## WORK REQUEST
Filter the data below, keeping only lines that contain "Хлеб".
══ PROVIDED MATERIAL
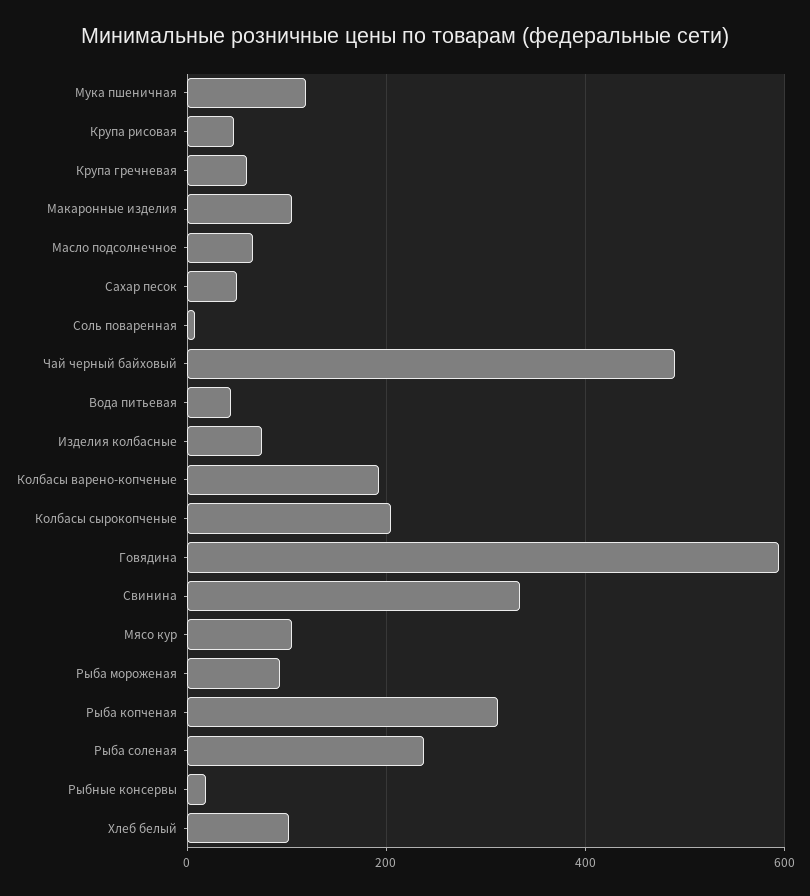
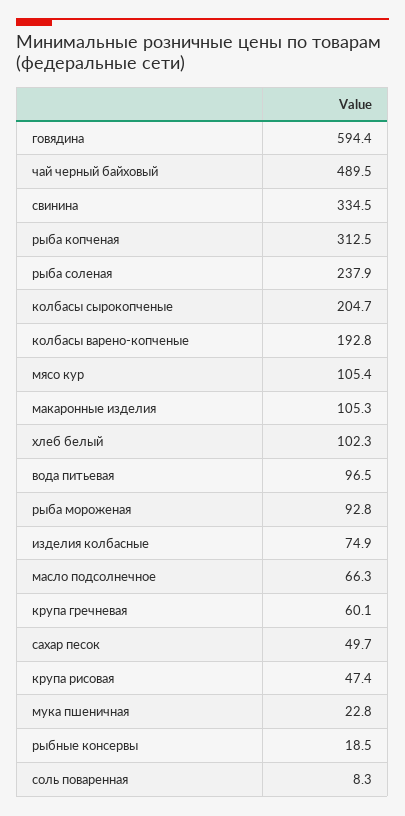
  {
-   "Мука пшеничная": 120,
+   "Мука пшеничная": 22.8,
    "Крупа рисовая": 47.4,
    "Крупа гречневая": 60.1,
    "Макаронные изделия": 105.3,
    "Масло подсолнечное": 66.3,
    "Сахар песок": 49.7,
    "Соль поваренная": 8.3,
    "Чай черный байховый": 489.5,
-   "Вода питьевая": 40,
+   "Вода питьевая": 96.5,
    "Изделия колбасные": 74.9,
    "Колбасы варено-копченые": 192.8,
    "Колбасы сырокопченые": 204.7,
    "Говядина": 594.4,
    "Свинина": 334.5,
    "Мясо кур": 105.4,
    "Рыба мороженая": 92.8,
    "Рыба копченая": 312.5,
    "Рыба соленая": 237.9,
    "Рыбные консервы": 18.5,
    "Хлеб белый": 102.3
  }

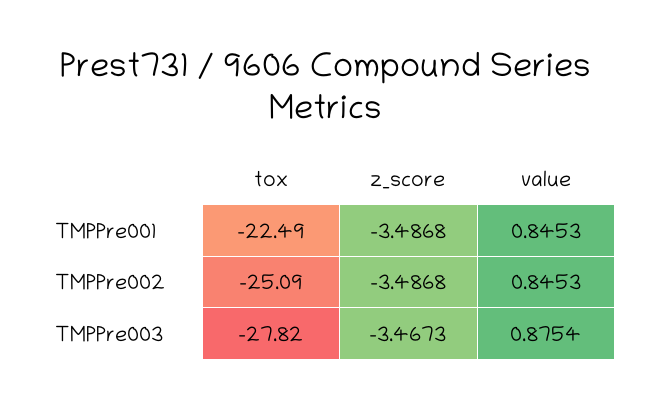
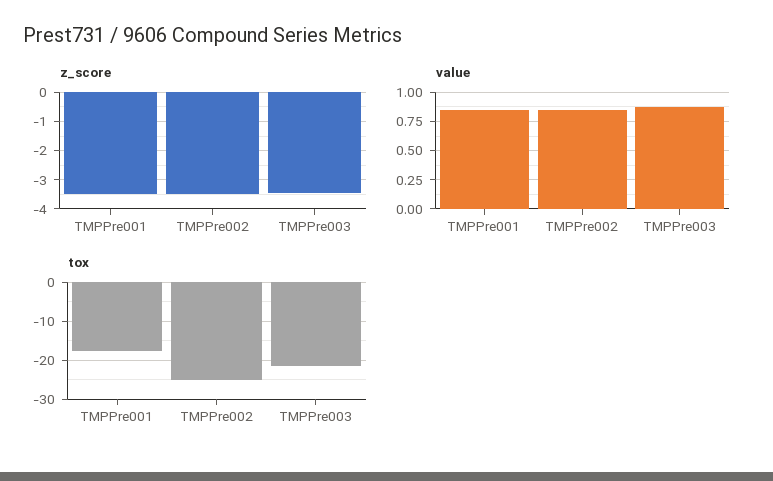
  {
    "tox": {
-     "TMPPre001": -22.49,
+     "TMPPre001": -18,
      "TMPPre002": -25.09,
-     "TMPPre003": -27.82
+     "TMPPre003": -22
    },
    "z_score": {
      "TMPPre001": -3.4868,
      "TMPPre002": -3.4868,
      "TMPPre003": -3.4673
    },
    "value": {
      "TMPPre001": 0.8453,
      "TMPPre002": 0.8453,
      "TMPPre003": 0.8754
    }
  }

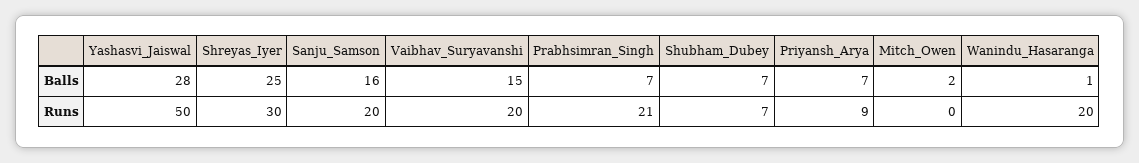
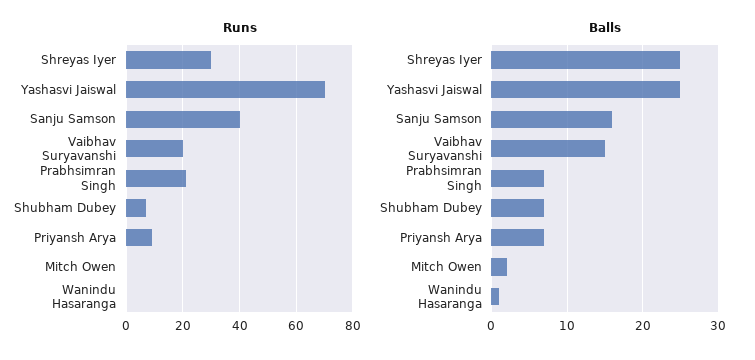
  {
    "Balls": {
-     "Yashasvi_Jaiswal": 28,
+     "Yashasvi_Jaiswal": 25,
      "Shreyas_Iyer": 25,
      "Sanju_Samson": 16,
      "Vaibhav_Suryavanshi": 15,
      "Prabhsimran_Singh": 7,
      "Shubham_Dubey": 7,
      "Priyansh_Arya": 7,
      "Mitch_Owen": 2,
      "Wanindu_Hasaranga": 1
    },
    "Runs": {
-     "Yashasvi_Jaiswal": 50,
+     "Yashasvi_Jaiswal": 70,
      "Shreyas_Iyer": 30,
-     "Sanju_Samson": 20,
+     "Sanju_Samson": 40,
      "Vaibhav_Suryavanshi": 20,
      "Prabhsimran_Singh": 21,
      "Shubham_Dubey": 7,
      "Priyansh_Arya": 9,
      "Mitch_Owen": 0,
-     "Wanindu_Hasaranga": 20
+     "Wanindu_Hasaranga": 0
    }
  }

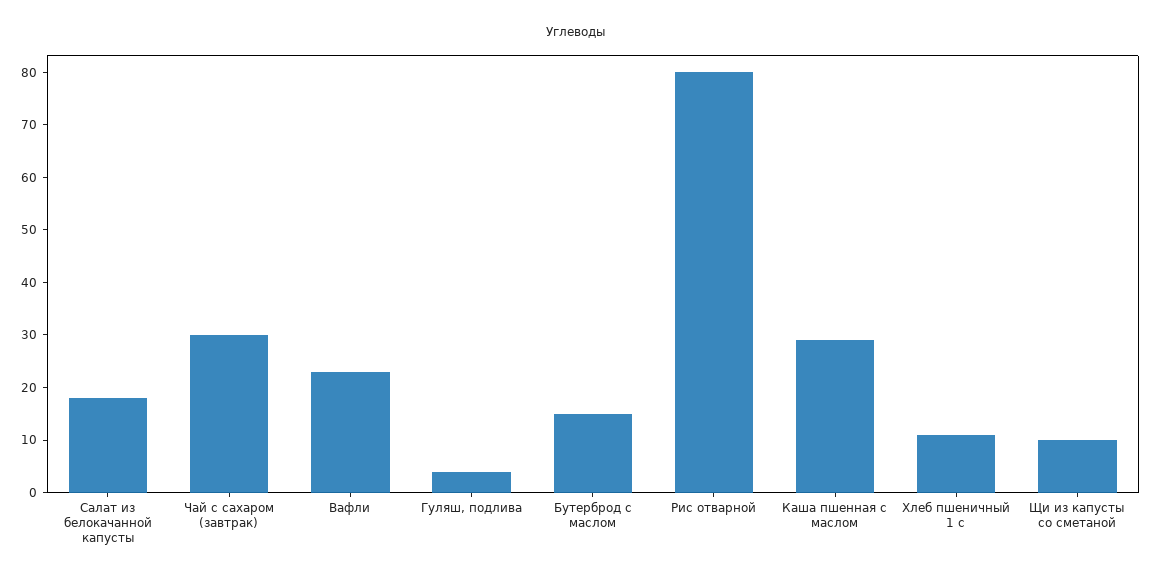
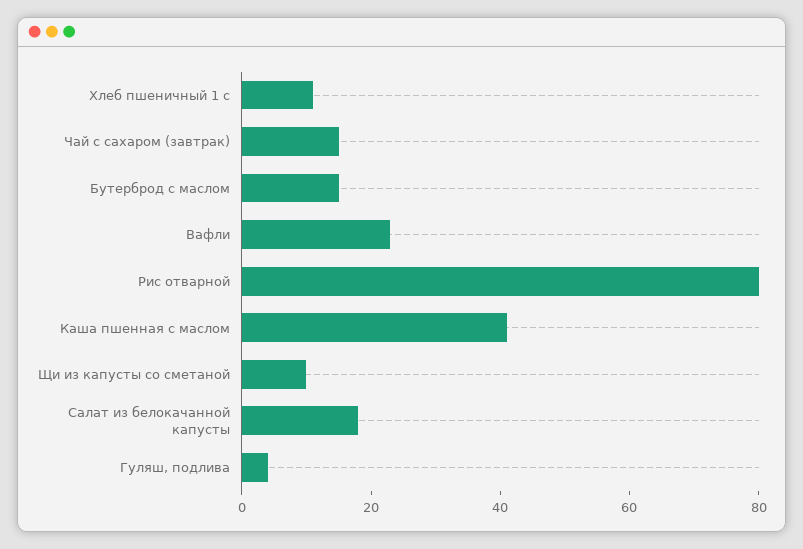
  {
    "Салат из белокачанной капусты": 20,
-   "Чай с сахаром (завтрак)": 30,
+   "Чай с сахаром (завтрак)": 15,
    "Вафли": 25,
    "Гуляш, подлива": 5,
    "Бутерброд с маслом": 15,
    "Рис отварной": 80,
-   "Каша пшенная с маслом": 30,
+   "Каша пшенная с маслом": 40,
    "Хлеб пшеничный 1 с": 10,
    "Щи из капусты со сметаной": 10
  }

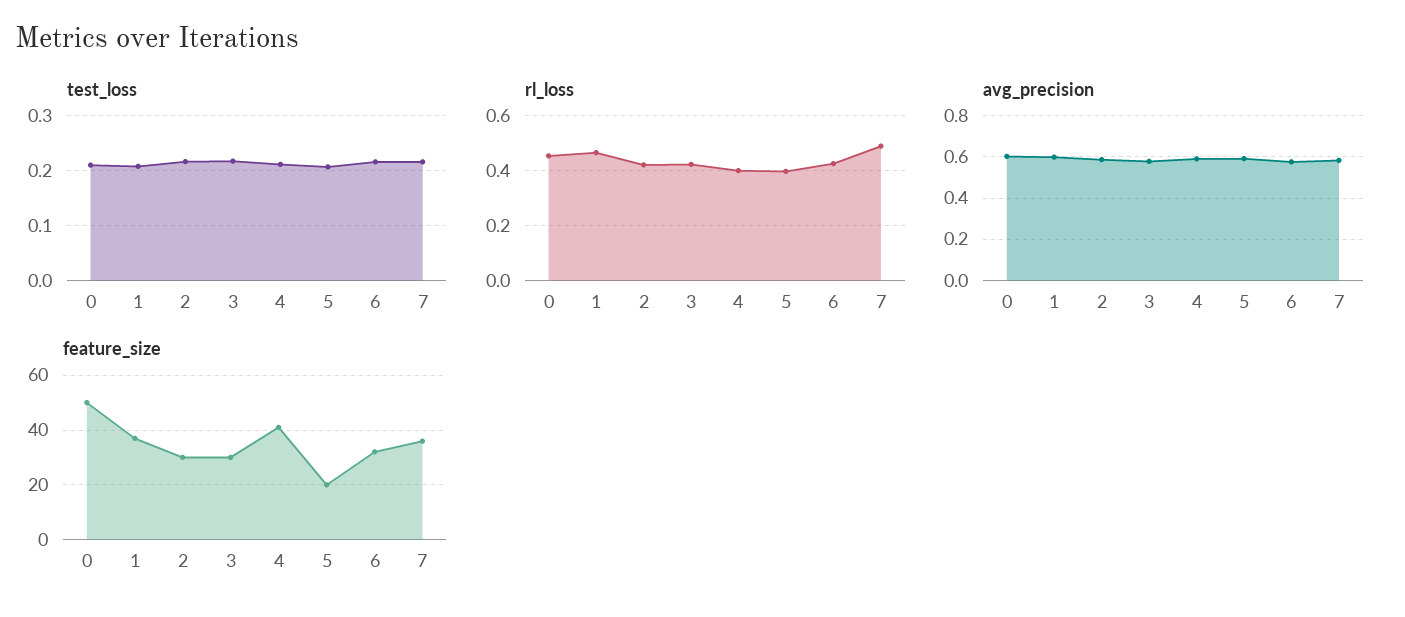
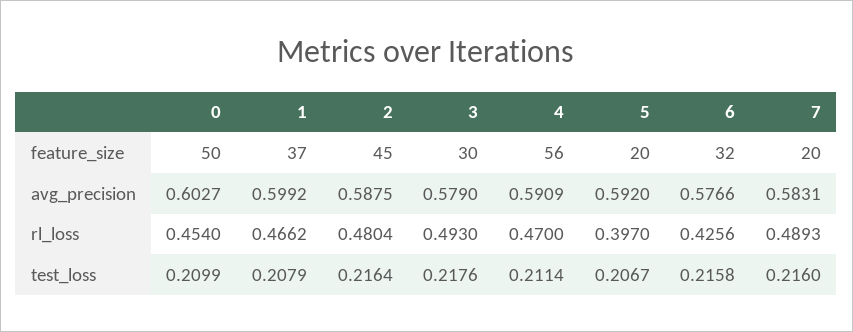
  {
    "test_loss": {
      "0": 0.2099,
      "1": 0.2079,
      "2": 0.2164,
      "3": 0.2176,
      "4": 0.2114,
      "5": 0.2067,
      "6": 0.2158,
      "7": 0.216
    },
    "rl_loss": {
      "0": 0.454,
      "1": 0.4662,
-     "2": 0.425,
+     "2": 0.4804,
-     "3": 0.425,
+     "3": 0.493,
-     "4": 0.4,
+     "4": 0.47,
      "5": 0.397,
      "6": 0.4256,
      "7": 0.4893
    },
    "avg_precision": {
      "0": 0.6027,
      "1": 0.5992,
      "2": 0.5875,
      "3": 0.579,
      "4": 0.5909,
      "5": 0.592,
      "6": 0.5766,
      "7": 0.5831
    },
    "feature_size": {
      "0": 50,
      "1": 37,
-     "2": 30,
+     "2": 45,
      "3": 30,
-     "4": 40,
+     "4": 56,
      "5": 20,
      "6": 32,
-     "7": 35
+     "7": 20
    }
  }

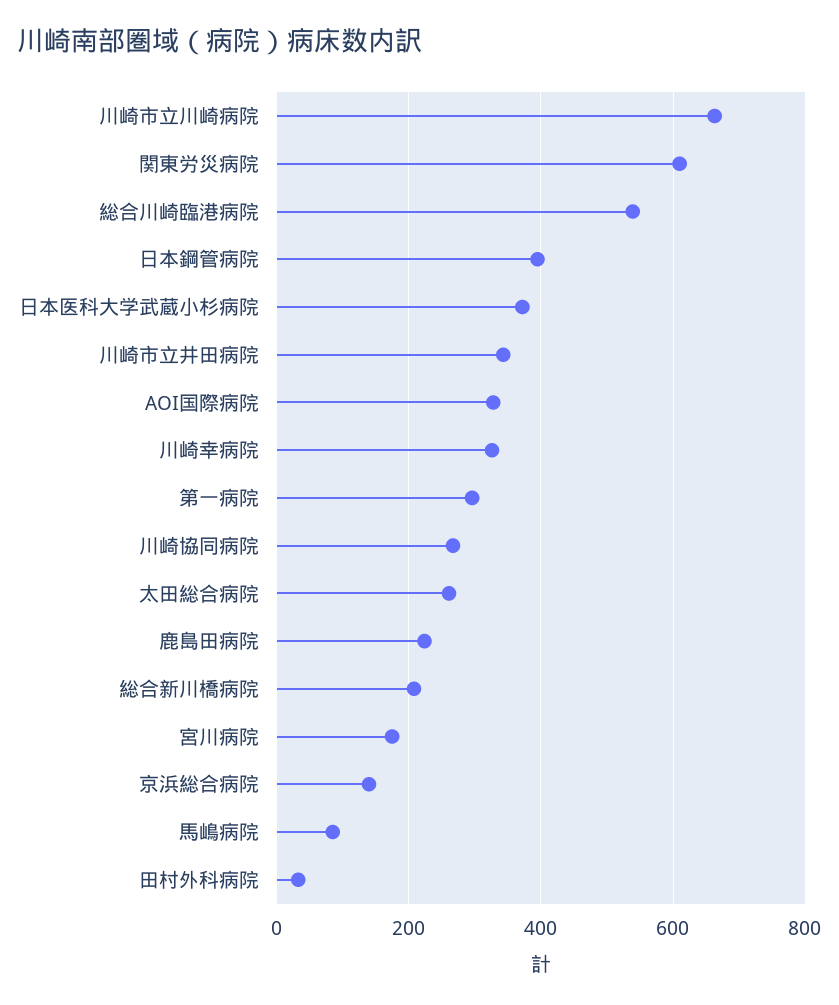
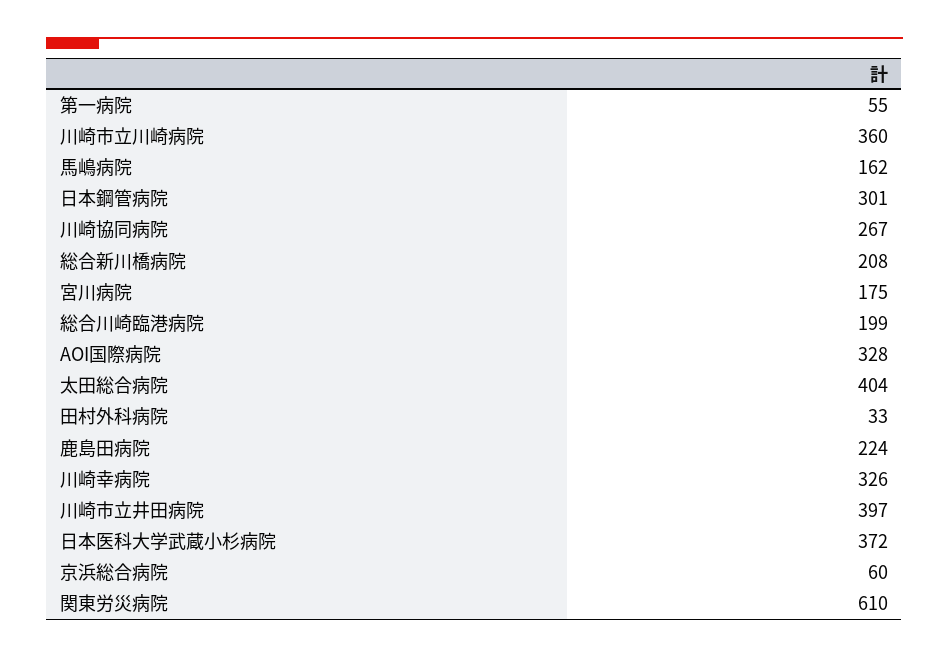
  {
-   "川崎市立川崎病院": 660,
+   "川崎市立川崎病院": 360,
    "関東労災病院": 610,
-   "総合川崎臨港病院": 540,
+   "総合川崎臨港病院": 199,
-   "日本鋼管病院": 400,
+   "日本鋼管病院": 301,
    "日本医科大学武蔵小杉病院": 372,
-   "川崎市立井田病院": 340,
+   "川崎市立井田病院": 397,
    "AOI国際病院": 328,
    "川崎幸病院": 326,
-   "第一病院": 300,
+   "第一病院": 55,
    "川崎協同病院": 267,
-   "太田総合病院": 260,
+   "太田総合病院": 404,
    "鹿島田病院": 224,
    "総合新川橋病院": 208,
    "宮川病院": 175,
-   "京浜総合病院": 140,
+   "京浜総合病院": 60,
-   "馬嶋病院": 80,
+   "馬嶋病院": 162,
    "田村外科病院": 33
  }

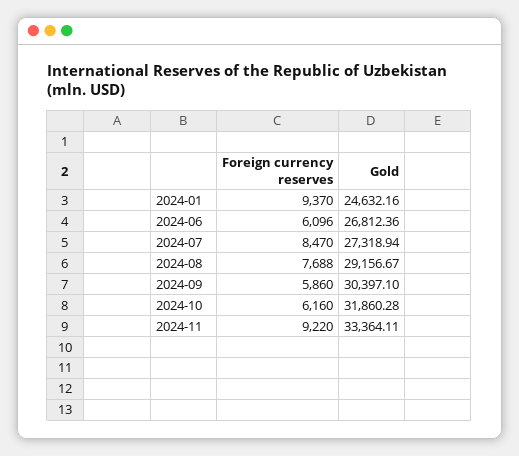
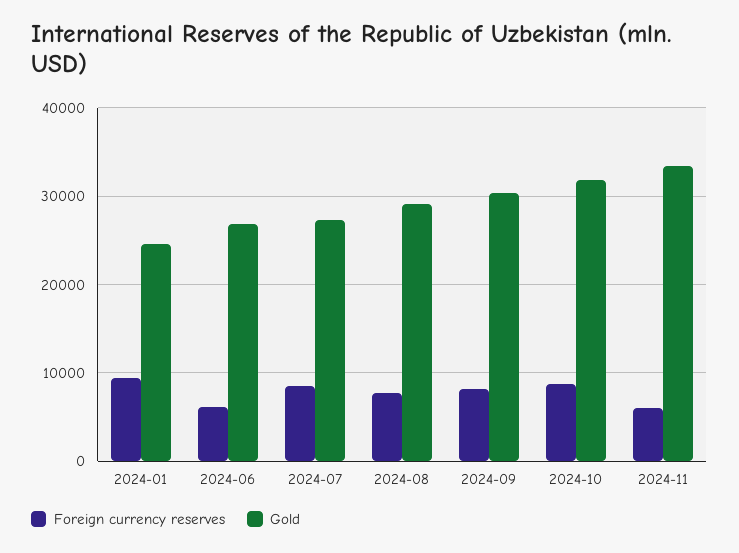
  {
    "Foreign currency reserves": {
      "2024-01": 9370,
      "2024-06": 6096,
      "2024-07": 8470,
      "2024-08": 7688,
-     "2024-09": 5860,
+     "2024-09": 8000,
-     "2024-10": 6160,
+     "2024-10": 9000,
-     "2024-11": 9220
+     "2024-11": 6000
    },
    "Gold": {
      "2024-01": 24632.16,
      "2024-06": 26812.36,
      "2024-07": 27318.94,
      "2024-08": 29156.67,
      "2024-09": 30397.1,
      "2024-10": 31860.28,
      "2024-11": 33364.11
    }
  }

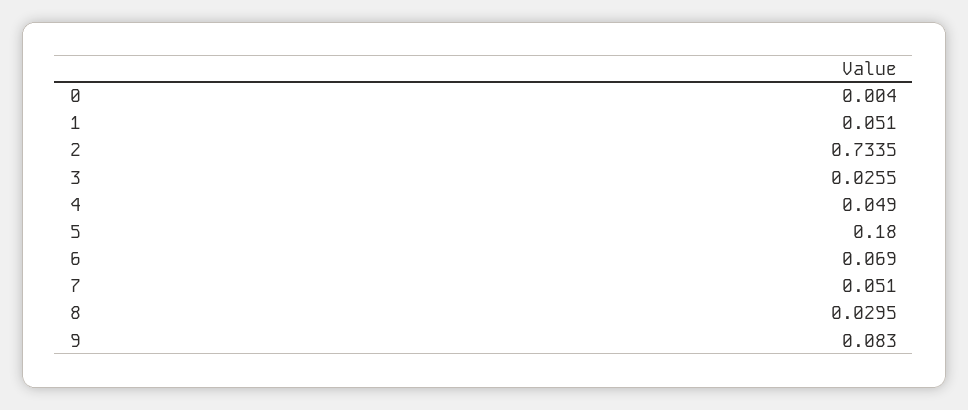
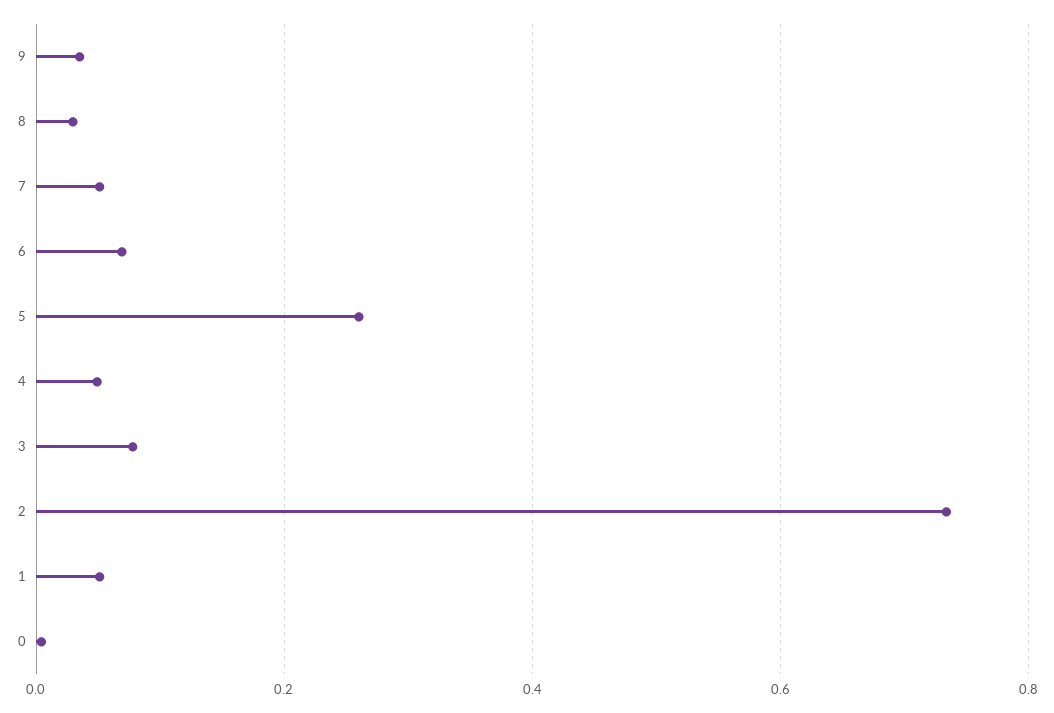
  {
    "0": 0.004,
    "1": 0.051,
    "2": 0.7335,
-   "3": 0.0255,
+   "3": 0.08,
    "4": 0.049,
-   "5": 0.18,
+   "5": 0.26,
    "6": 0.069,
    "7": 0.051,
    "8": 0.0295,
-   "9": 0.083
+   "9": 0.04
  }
════
## SOLUTION FOR THIS TASK
    "Хлеб белый": 102.3
    "Хлеб пшеничный 1 с": 10,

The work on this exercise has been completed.